Could you return, word for word, the stretch of material from the line containing "Page size: 1275x1650." through the line containing "For every layout", and nothing else?
BEGIN Records for the task
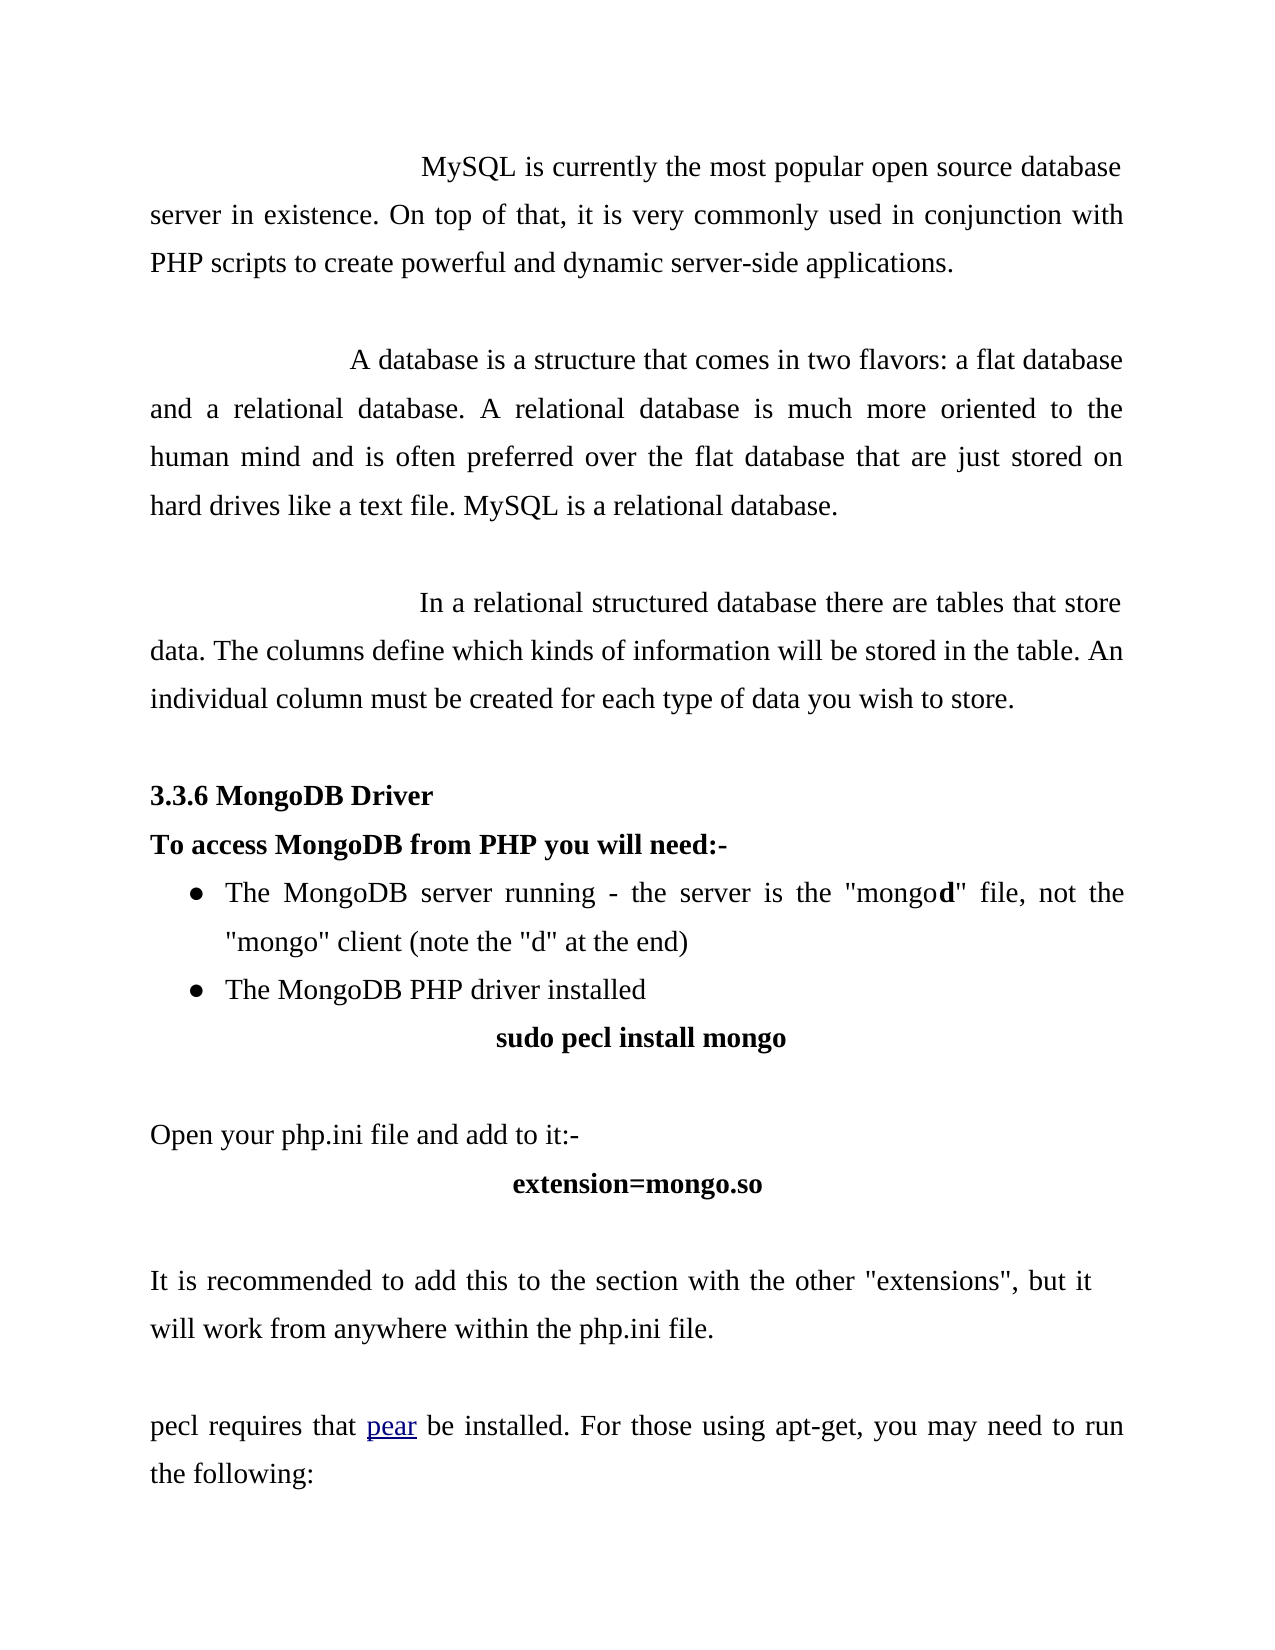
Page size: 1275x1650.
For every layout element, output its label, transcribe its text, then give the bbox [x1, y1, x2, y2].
END Records for the task
BEGIN Records for the task
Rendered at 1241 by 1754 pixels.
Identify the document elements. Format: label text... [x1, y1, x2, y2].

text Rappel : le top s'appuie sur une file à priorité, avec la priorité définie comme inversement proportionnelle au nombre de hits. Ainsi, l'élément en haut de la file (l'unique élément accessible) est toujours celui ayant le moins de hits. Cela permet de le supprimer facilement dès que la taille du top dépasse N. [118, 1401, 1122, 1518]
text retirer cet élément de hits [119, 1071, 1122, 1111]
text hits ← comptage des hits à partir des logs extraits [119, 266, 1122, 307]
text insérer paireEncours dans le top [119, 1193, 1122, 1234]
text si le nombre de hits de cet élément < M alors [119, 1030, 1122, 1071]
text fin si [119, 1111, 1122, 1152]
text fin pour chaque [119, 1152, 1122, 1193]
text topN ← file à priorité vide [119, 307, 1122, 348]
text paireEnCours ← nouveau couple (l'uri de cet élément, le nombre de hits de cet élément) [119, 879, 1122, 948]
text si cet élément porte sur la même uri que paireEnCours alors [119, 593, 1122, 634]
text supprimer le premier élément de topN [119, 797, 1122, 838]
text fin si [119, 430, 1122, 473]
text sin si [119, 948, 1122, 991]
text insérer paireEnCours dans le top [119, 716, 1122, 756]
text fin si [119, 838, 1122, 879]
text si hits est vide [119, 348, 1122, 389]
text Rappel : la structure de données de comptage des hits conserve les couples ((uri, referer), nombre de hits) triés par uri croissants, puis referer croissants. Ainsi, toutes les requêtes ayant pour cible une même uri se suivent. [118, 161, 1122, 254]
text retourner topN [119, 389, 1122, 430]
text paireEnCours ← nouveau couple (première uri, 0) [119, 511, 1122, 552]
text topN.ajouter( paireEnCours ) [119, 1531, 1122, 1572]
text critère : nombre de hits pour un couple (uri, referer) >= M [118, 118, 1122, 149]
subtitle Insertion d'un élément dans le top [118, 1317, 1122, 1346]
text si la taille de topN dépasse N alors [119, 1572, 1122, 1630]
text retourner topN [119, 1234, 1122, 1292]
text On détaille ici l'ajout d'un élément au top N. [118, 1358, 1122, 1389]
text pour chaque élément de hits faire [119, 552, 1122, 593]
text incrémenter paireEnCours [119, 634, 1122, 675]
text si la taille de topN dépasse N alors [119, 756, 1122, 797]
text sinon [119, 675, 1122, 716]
END Records for the task
Worked answer.
Page size: 1275x1650.
For every layout element, output its label, transcribe its text, then give the bbox [x1, y1, x2, y2].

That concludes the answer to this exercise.